Latent Space Centroid Analysis: This is the most powerful visualization for understanding the structural changes in the latent space. We calculate the "center of gravity" (centroid) for each digit's cluster and analyze how these centers move. The results show that the forgetting process doesn't just erase a concept; it actively pushes its representation into a remote, isolated corner of the latent space, making it an "outcast" from the other digits.
This experiment tests a key hypothesis: does the unlearning process accidentally damage the model's ability to generate rare, "outlier" styles of the remembered digits? We identify the latent vectors for the most unusual examples of the forgotten digit from the entire MNIST dataset and compare their reconstructions before and after the forgetting process. The results show that the unlearning is remarkably robust, effectively suppressing even the rarest styles of the forgotten concept.
This final experiment explores alternative unlearning strategies inspired by methods in continual learning. We compare the standard Selective Amnesia method against two custom techniques:
-
Symmetric Gradient Projection: A method that purifies both the "forget" and "remember" gradients before combining them.
-
Alternating Gradient Projection: A method that alternates between applying the purified "forget" and "remember" gradients.
The visual results show that while the custom methods are effective at forgetting, they cause more significant degradation to the quality of the remembered digits compared to the standard SA method, which is stabilized by the EWC penalty.
A numerical comparison of the gradient norms during training confirms that the different methods have distinct update behaviors.
The quantitative and visual results together confirm the effectiveness of the Selective Amnesia algorithm. The model successfully learns to forget a specific concept on command, and this forgetting is robust enough to withstand simple probes.

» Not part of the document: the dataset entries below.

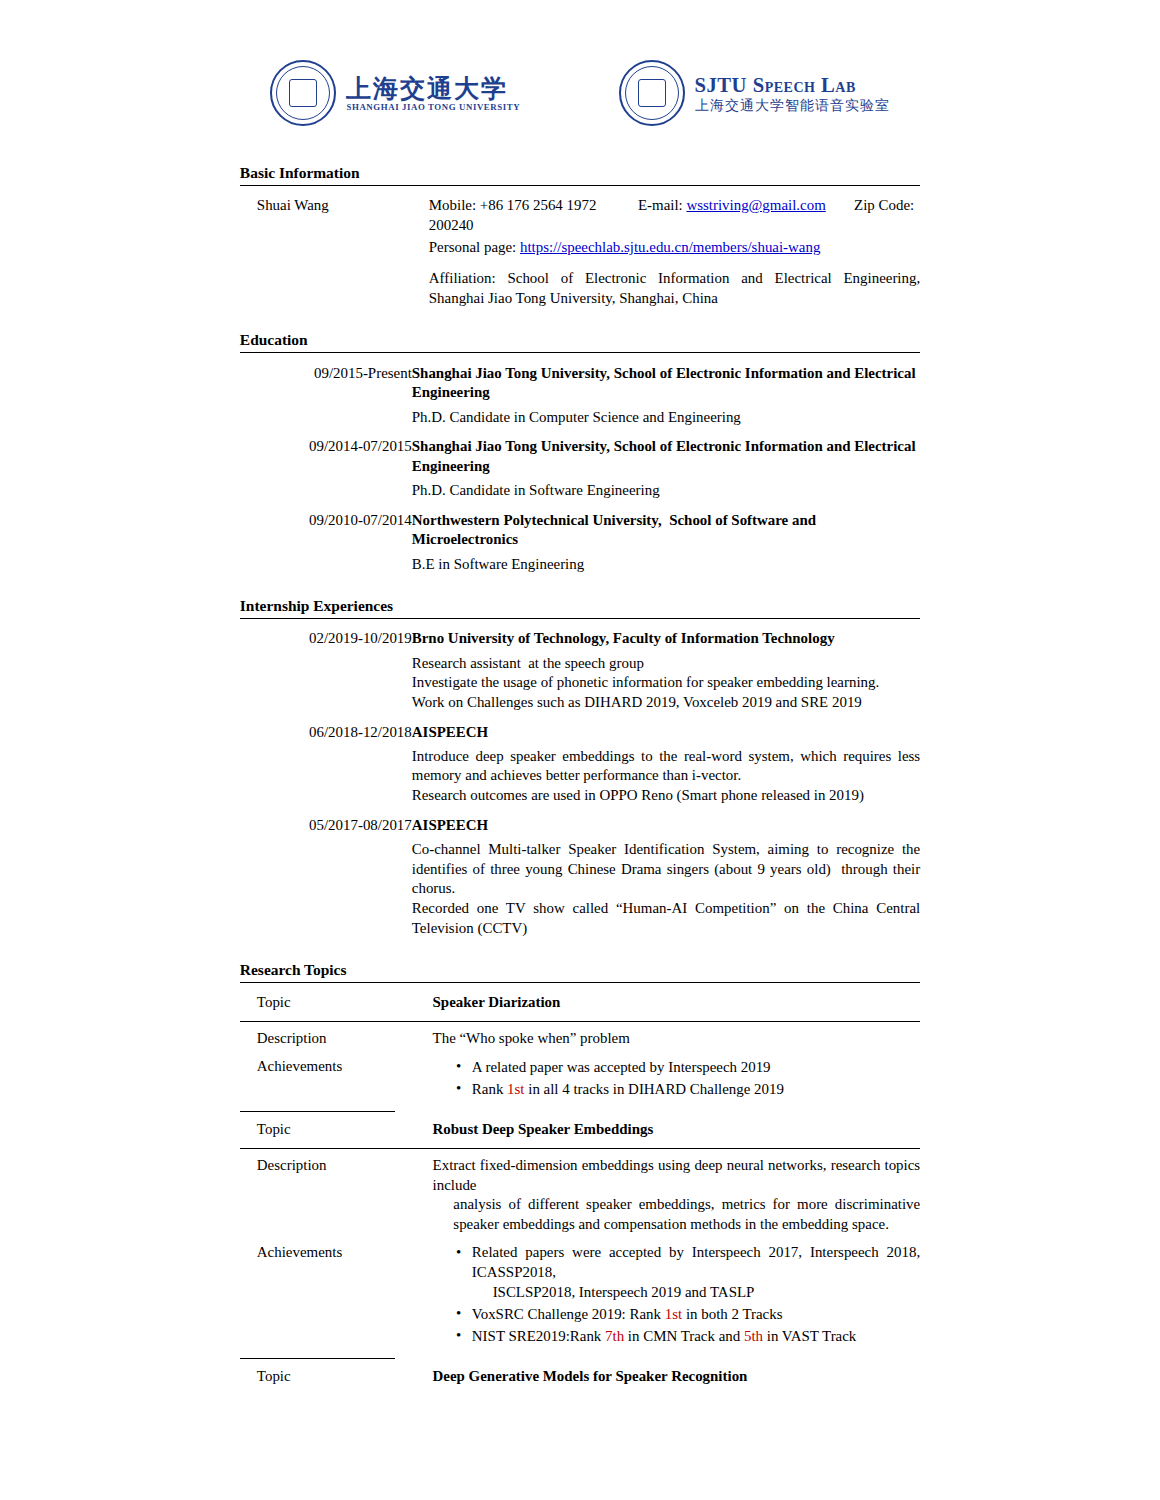上海交通大学
SHANGHAI JIAO TONG UNIVERSITY
SJTU Speech Lab
上海交通大学智能语音实验室
Basic Information
| Shuai Wang | Mobile: +86 176 2564 1972 E-mail: wsstriving@gmail.com Zip Code: 200240 Personal page: https://speechlab.sjtu.edu.cn/members/shuai-wang Affiliation: School of Electronic Information and Electrical Engineering, Shanghai Jiao Tong University, Shanghai, China |
Education
| 09/2015-Present | Shanghai Jiao Tong University, School of Electronic Information and Electrical Engineering Ph.D. Candidate in Computer Science and Engineering |
| 09/2014-07/2015 | Shanghai Jiao Tong University, School of Electronic Information and Electrical Engineering Ph.D. Candidate in Software Engineering |
| 09/2010-07/2014 | Northwestern Polytechnical University, School of Software and Microelectronics B.E in Software Engineering |
Internship Experiences
| 02/2019-10/2019 | Brno University of Technology, Faculty of Information Technology Research assistant at the speech group Investigate the usage of phonetic information for speaker embedding learning. Work on Challenges such as DIHARD 2019, Voxceleb 2019 and SRE 2019 |
| 06/2018-12/2018 | AISPEECH Introduce deep speaker embeddings to the real-word system, which requires less memory and achieves better performance than i-vector. Research outcomes are used in OPPO Reno (Smart phone released in 2019) |
| 05/2017-08/2017 | AISPEECH Co-channel Multi-talker Speaker Identification System, aiming to recognize the identifies of three young Chinese Drama singers (about 9 years old) through their chorus. Recorded one TV show called “Human-AI Competition” on the China Central Television (CCTV) |
Research Topics
| Topic | Speaker Diarization |
| Description | The “Who spoke when” problem |
| Achievements | A related paper was accepted by Interspeech 2019 Rank 1st in all 4 tracks in DIHARD Challenge 2019 |
| Topic | Robust Deep Speaker Embeddings |
| Description | Extract fixed-dimension embeddings using deep neural networks, research topics include analysis of different speaker embeddings, metrics for more discriminative speaker embeddings and compensation methods in the embedding space. |
| Achievements | Related papers were accepted by Interspeech 2017, Interspeech 2018, ICASSP2018, ISCLSP2018, Interspeech 2019 and TASLP VoxSRC Challenge 2019: Rank 1st in both 2 Tracks NIST SRE2019:Rank 7th in CMN Track and 5th in VAST Track |
| Topic | Deep Generative Models for Speaker Recognition |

However, the advanced exploration shows that while the unlearning is strong, a determined adversarial attack using optimization can still recover a "ghost" of the unlearned concept, indicating that the information is suppressed rather than completely erased.
The code for this project is contained within a single Google Colab notebook.
-
Open the notebook in Google Colab.
-
Ensure the runtime is set to use a GPU for faster training.
-
Run each cell in order, from top to bottom. The notebook is designed to save all model checkpoints and results to your Google Drive to prevent data loss from disconnections.